The answer must be every line below that holds the word "down".

▶ _Data block_:
* * * * *
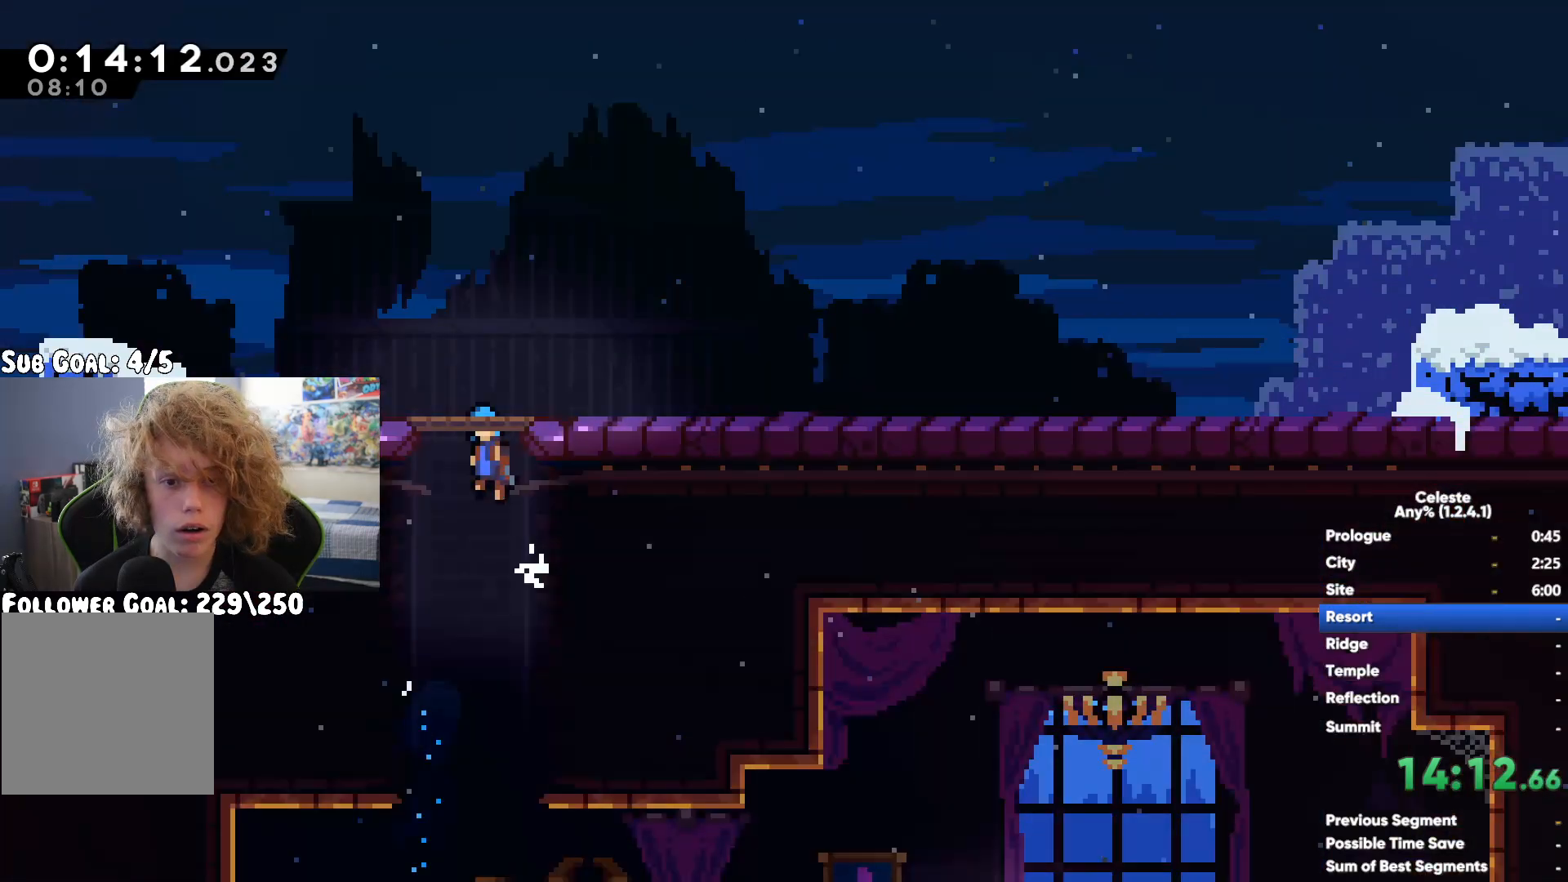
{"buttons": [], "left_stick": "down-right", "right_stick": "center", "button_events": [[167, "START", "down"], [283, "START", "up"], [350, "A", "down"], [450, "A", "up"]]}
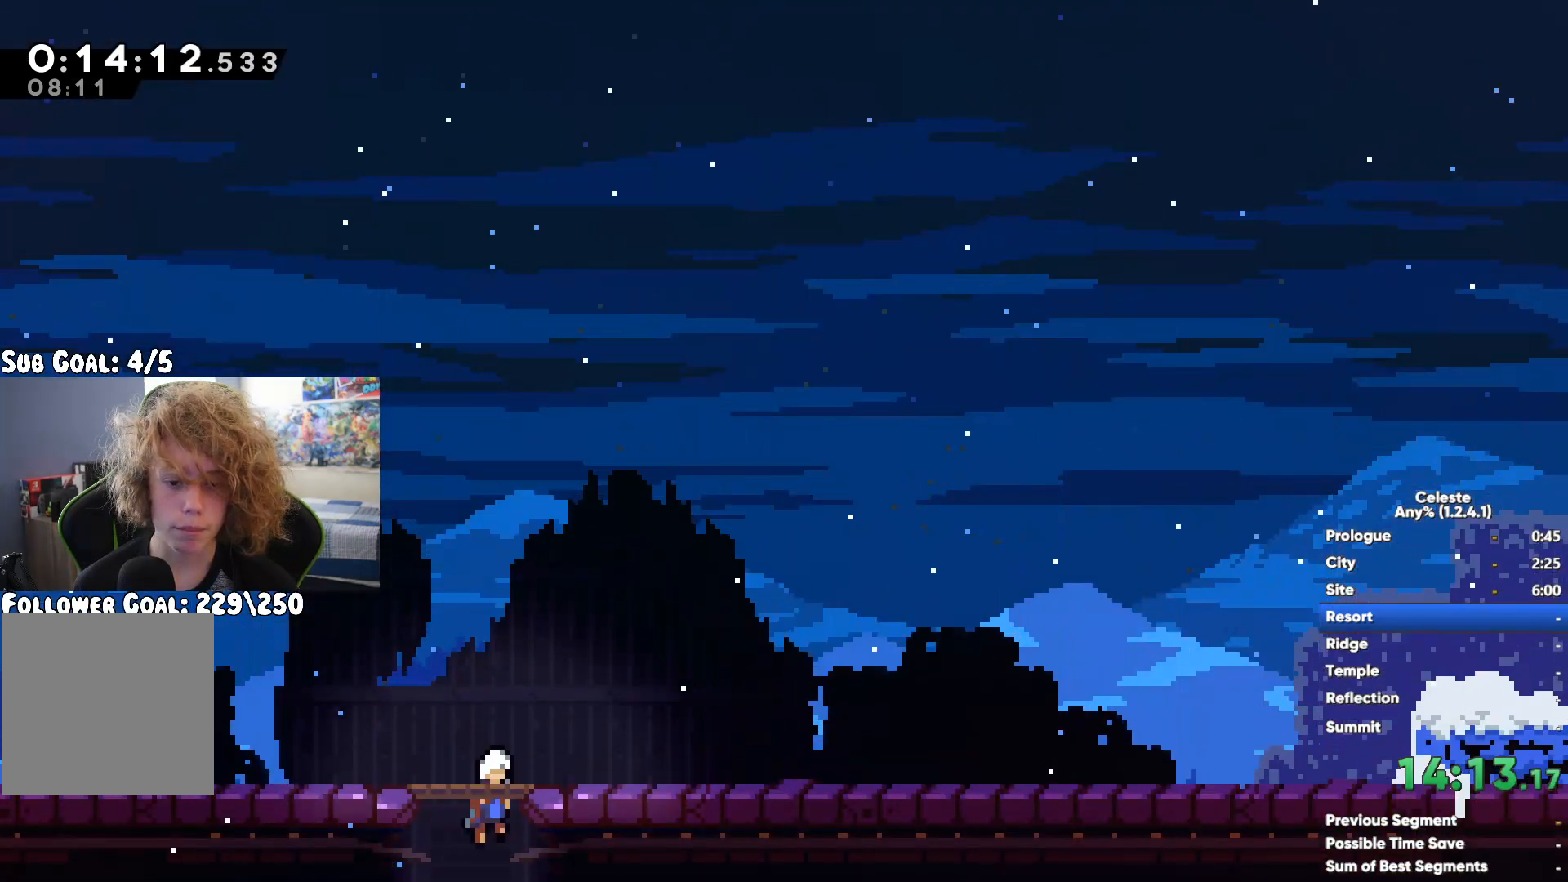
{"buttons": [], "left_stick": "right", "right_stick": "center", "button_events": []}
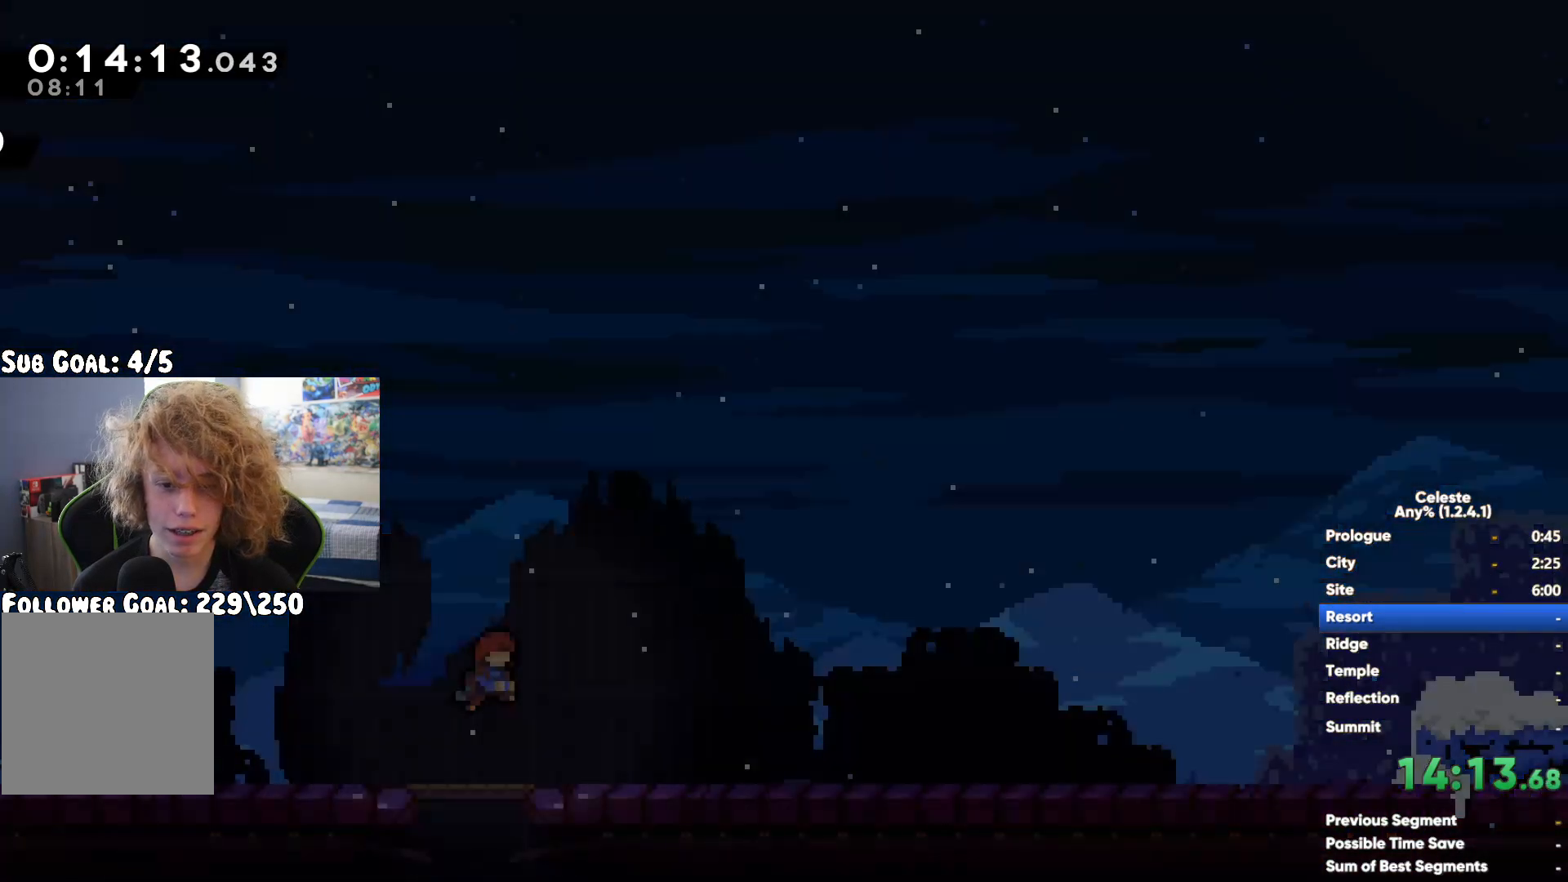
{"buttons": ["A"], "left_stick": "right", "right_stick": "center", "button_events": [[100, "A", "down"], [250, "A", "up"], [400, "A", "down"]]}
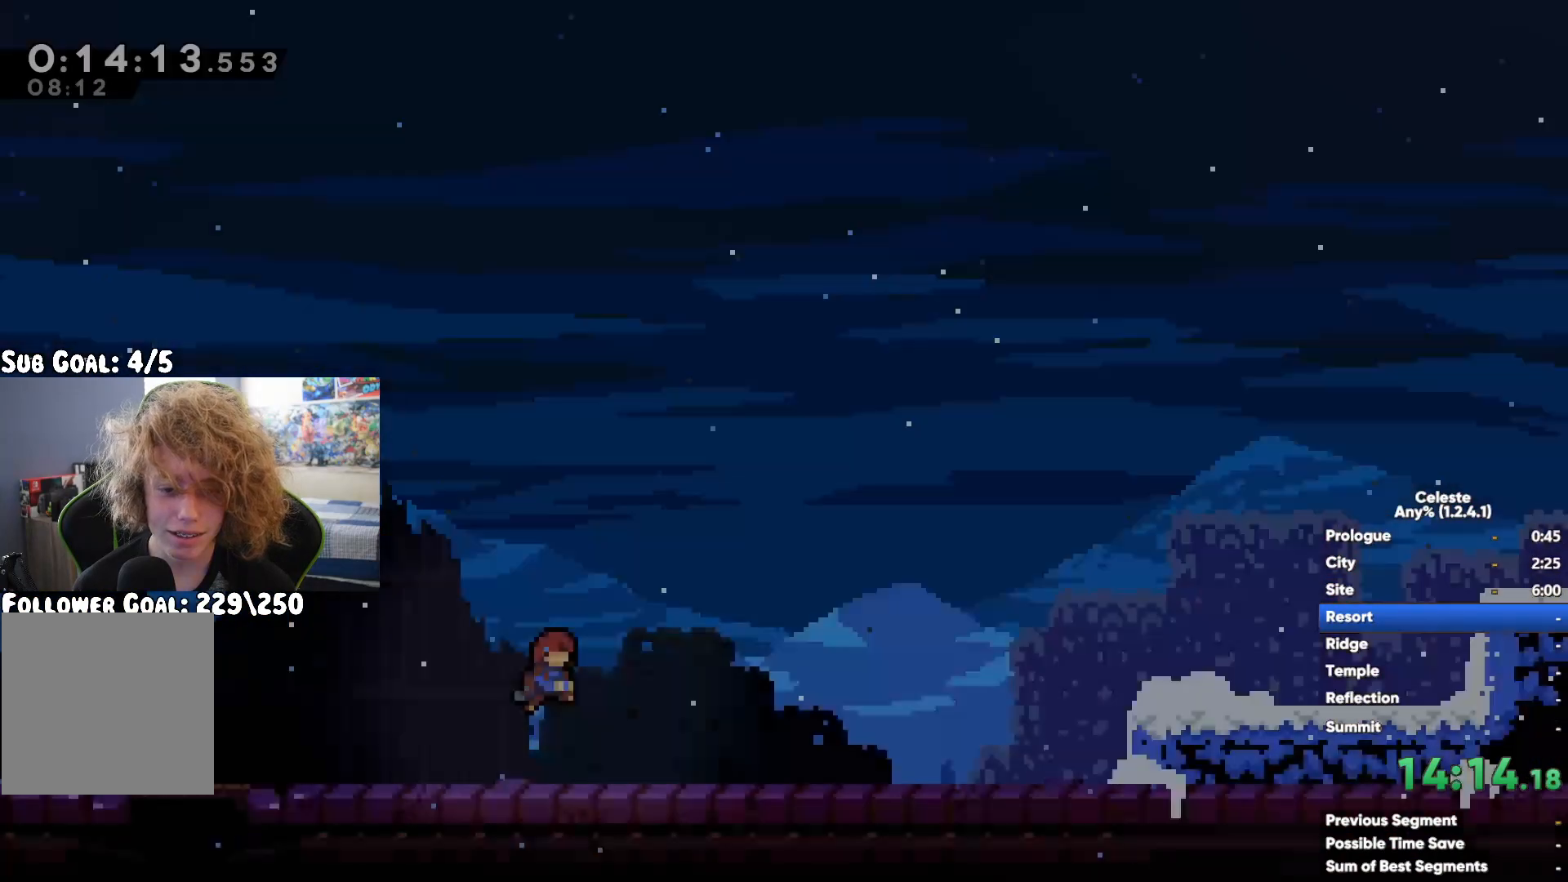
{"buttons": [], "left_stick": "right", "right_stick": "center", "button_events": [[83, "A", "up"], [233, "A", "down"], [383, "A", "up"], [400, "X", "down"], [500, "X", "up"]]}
* * * * *
▶ _Written answer_:
{"buttons": [], "left_stick": "down-right", "right_stick": "center", "button_events": [[167, "START", "down"], [283, "START", "up"], [350, "A", "down"], [450, "A", "up"]]}
{"buttons": ["A"], "left_stick": "right", "right_stick": "center", "button_events": [[100, "A", "down"], [250, "A", "up"], [400, "A", "down"]]}
{"buttons": [], "left_stick": "right", "right_stick": "center", "button_events": [[83, "A", "up"], [233, "A", "down"], [383, "A", "up"], [400, "X", "down"], [500, "X", "up"]]}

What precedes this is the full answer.